┌──

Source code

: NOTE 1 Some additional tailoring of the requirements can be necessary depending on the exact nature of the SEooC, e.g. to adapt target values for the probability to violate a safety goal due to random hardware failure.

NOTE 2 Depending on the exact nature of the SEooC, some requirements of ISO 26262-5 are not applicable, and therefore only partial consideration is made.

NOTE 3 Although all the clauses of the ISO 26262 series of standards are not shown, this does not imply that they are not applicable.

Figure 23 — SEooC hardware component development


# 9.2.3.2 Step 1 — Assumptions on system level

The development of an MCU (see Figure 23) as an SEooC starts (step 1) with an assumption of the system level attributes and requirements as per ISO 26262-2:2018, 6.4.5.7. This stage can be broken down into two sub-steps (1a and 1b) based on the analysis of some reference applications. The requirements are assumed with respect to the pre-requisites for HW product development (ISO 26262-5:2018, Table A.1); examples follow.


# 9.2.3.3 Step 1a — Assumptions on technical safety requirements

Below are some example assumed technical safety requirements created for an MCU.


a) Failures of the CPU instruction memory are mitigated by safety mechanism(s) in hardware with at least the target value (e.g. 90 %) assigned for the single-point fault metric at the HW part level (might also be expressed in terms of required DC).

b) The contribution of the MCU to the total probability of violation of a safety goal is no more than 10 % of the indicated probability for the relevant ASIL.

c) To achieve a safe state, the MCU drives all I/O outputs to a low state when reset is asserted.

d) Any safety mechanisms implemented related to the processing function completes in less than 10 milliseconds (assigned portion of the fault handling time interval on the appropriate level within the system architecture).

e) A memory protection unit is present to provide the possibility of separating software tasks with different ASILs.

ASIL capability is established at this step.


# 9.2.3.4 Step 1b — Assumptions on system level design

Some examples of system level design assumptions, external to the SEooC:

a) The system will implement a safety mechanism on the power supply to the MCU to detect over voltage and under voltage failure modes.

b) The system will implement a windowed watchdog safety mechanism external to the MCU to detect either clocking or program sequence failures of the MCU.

└──

**YOUR INSTRUCTIONS:**
Each line from the top of the records down to the one with "# 9.2.3.2 Step" must be retyped exactly; include both ends and nothing else.

**RESULT OF THIS TASK:**
Source code

: NOTE 1 Some additional tailoring of the requirements can be necessary depending on the exact nature of the SEooC, e.g. to adapt target values for the probability to violate a safety goal due to random hardware failure.

NOTE 2 Depending on the exact nature of the SEooC, some requirements of ISO 26262-5 are not applicable, and therefore only partial consideration is made.

NOTE 3 Although all the clauses of the ISO 26262 series of standards are not shown, this does not imply that they are not applicable.

Figure 23 — SEooC hardware component development


# 9.2.3.2 Step 1 — Assumptions on system level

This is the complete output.